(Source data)
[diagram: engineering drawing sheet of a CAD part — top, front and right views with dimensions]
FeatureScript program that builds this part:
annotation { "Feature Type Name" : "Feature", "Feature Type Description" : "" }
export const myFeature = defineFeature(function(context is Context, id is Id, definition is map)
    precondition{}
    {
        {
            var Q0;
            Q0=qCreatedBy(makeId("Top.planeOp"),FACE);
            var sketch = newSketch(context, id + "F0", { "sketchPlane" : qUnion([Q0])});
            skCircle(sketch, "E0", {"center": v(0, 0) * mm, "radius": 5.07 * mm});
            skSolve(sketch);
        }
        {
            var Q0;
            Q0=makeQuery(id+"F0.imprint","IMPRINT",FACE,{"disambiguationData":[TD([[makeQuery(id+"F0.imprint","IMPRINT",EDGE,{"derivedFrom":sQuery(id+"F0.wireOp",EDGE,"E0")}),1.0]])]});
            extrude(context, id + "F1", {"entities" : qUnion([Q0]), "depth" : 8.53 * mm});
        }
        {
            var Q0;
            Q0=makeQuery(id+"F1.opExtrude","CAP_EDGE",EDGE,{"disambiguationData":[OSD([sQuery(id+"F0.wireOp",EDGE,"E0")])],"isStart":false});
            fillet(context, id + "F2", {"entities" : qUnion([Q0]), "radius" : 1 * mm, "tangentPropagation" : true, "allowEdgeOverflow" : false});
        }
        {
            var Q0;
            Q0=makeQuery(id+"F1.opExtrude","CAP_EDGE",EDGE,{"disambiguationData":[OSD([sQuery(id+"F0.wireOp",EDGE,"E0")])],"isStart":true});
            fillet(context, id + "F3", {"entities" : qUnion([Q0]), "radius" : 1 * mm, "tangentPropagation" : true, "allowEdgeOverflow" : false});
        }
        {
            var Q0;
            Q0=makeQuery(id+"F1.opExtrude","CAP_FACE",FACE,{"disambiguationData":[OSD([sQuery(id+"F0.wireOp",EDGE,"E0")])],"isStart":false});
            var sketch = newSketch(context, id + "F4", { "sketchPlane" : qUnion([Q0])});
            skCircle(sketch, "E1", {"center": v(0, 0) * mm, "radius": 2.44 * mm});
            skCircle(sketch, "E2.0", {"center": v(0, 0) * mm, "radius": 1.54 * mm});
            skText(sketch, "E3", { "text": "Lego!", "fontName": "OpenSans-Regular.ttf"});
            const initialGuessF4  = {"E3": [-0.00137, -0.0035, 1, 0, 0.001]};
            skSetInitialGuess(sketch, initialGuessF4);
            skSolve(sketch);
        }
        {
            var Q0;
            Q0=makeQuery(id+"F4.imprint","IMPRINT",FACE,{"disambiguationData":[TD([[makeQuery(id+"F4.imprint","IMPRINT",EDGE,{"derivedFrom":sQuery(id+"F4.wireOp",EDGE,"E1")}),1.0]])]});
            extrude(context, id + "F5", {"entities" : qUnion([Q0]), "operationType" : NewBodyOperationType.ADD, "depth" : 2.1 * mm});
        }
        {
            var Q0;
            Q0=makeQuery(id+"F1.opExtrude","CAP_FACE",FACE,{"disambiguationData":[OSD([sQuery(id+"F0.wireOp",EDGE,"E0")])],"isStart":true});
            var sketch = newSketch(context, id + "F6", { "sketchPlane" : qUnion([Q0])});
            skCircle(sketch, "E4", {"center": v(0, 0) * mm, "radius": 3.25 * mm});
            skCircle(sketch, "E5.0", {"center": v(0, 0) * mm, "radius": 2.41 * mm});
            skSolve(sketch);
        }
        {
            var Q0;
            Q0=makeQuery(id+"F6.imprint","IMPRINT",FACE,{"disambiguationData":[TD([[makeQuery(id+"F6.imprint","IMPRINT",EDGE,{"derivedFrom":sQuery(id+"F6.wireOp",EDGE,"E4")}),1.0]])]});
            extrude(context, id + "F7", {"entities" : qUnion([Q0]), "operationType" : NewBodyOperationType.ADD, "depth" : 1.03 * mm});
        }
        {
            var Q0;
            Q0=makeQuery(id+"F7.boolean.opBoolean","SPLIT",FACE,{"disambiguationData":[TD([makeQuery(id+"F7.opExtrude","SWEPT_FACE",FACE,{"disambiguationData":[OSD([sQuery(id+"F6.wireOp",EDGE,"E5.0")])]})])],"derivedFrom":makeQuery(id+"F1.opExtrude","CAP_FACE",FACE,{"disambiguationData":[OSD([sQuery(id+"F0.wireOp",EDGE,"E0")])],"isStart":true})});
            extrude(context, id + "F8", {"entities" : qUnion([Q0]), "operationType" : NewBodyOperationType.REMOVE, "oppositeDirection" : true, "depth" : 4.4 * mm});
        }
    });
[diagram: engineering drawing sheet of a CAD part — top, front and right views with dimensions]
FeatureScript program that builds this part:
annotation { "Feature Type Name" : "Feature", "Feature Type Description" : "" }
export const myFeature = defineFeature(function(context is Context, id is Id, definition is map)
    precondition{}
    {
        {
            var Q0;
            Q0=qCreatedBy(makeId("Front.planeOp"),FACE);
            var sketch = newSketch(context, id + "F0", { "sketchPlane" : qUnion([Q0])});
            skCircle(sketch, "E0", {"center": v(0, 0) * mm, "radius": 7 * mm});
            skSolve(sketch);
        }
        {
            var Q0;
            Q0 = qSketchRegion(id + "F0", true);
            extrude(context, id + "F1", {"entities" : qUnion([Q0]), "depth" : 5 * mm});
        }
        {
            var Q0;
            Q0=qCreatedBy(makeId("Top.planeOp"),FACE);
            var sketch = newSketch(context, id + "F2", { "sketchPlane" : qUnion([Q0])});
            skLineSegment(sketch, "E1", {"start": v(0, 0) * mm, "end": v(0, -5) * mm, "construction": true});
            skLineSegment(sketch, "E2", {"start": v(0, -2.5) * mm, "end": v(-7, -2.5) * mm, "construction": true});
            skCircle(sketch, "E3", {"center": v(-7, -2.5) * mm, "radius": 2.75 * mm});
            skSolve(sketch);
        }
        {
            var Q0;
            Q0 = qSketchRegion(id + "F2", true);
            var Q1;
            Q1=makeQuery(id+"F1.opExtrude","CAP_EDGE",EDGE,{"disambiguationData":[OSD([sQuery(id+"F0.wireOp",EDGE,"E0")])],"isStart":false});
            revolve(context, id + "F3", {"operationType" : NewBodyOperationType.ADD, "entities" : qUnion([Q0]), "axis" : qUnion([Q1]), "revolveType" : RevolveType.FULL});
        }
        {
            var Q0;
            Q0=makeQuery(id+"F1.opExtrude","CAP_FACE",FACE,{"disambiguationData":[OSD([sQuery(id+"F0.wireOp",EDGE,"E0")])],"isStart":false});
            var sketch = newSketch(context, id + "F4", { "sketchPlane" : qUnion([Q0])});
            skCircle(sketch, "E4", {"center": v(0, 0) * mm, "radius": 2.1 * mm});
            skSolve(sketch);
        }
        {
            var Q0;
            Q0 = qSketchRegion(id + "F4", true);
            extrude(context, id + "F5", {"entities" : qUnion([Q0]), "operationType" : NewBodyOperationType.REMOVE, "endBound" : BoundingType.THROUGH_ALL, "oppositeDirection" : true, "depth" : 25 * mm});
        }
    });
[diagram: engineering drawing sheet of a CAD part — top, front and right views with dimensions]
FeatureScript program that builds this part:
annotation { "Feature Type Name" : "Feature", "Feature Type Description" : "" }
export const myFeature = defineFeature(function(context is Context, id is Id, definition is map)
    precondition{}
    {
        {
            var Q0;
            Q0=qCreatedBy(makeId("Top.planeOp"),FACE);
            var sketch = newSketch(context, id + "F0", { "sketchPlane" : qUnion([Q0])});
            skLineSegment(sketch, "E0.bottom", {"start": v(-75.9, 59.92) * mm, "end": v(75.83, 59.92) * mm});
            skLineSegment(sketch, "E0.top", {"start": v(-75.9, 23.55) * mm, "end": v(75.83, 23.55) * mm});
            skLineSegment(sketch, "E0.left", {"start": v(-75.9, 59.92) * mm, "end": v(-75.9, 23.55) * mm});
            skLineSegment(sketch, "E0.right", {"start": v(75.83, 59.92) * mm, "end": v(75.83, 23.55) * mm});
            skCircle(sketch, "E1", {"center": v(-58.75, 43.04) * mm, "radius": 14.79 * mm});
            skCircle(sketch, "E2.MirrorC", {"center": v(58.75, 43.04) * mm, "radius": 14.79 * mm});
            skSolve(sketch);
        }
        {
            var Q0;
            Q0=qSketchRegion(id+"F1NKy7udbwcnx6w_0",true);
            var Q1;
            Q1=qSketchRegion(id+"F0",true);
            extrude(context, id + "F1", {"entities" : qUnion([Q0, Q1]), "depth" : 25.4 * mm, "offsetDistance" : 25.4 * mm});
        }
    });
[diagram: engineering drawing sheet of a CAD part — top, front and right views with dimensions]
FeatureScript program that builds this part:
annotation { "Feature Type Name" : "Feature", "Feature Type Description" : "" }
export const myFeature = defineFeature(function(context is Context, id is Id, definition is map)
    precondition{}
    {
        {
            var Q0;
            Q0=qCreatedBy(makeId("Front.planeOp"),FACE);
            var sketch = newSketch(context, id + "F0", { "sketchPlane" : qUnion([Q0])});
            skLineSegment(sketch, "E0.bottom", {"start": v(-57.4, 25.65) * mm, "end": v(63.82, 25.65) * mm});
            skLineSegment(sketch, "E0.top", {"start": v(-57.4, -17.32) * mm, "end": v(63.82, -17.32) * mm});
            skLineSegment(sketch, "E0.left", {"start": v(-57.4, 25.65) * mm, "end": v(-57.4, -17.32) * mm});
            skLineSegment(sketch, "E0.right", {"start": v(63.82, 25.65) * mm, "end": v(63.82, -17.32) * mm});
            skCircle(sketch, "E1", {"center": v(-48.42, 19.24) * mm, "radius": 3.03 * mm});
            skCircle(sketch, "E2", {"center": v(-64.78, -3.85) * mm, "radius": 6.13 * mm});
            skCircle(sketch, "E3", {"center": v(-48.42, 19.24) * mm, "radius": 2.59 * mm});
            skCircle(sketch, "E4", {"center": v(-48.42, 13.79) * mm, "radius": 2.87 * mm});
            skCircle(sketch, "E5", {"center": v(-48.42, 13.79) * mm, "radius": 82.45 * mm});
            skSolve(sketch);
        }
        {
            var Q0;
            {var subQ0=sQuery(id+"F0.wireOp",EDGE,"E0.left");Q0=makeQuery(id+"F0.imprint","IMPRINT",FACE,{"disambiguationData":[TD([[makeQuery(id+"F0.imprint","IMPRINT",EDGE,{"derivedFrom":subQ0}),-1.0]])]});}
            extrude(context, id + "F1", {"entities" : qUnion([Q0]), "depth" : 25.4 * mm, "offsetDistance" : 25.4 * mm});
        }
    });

• GIVEN TASK
Pull out each line from the entries above that contains the string "left", copying the lines in full.

• REPLY
            skLineSegment(sketch, "E0.left", {"start": v(-75.9, 59.92) * mm, "end": v(-75.9, 23.55) * mm});
            skLineSegment(sketch, "E0.left", {"start": v(-57.4, 25.65) * mm, "end": v(-57.4, -17.32) * mm});
            {var subQ0=sQuery(id+"F0.wireOp",EDGE,"E0.left");Q0=makeQuery(id+"F0.imprint","IMPRINT",FACE,{"disambiguationData":[TD([[makeQuery(id+"F0.imprint","IMPRINT",EDGE,{"derivedFrom":subQ0}),-1.0]])]});}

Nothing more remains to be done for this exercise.